Question

Millionaires. From Problem 19. we know that "a $95\%$ confidence interval for the mean age of all U.S. millionaires is from $54.3$ years to $62.8$ years." Decide which of the following sentences provides a correct interpretation of the statement in quotes. Justify your answers.

a. Ninety-five percent of all U.S. millionaires are between the ages of $54.3$

years and $62.8$ years.

b. There is a $95\%$ chance that the mean age of all U.S. millionaires is between $54.3$ years and $62.8$ years.

c. We can be $95\%$ confident that the mean age of all U.S. millionaires is between $54.3$ years and $62.8$ years.

d. The probability is $0.95$ that the mean age of all U.S. millionaires is between $54.3$ years and $62.8$ years.

Short answer

Part (a) Wrong interpretations.

Part (b) Wrong interpretations.

Part (c) Correct interpretations.

Part (d) Wrong interpretations.

Step-by-step solution

Part (a) Step 1: Given information

The $95\%$ confidence interval for the mean age of all millionaires in the United States is $54.3$ to $62.8$

Part (a) Step 2: Concept

The formula used:$\left(\overline{x}-z_{\frac{\alpha }{2}}\frac{\sigma }{\sqrt{n}},\overline{x}+z_{\frac{\alpha }{2}}\frac{\sigma }{\sqrt{n}}\right)$

Part (c) Step 1: Explanation

Part (C) is the correct interpretation of the given statement, because a $95\%$confidence interval of $\mu$means that if a large number of samples of the same size are obtained from a population with a mean of $\mu$, and if the interval $\left(\overline{x}-z_{\frac{\alpha }{2}}\frac{\sigma }{\sqrt{n}},\overline{x}+z_{\frac{\alpha }{2}}\frac{\sigma }{\sqrt{n}}\right)$is used for each sample or $\left(\overline{x}-t_{\frac{\alpha }{2}}\frac{s}{\sqrt{n}},\overline{x}+t_{\frac{\alpha }{2}}\frac{s}{\sqrt{n}}\right)$When is found, the interval will encompass $\mu$in around $95\%$ of the situations. That is, we are $95\%$ certain that the obtained (confidence) interval will include $\mu$ for a given sample.

Part (a) Step 3: Explanation

Because a $95\%$ confidence interval of $\mu$ does not indicate that $95\%$ of the population units are inside that interval, portion (a) is incorrect.

Part (b and d) Step 1: Explanation

Both parts (b) and (d) are incorrect interpretations. Because the likelihood (or chance) that the random interval $\left(\overline{x}-z_{\frac{\alpha }{2}}\frac{\sigma }{\sqrt{n}},\overline{x}+z_{\frac{\alpha }{2}}\frac{\sigma }{\sqrt{n}}\right)$will include $\mu$is $0.95(95\%)$An obtained confidence interval is a specific observation of the aforesaid random interval for a given sample.
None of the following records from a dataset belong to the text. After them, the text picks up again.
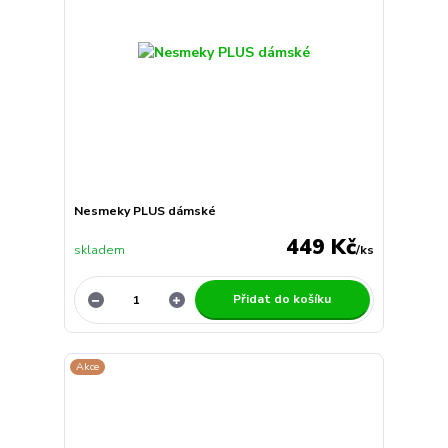
Nesmeky PLUS dámské
449 Kč
skladem
/
ks
Přidat do košíku
Akce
That is, the supplied $(54.3,62.8)$confidence interval of $\mu$is an observed (i.e. constant) interval. In addition, $\mu$is a constant population parameter. As a result, claiming that the chance of a constant interval containing a fixed parameter $\mu$is $0.95(or95\%)$is ridiculous, because probability can only be connected with random occurrences.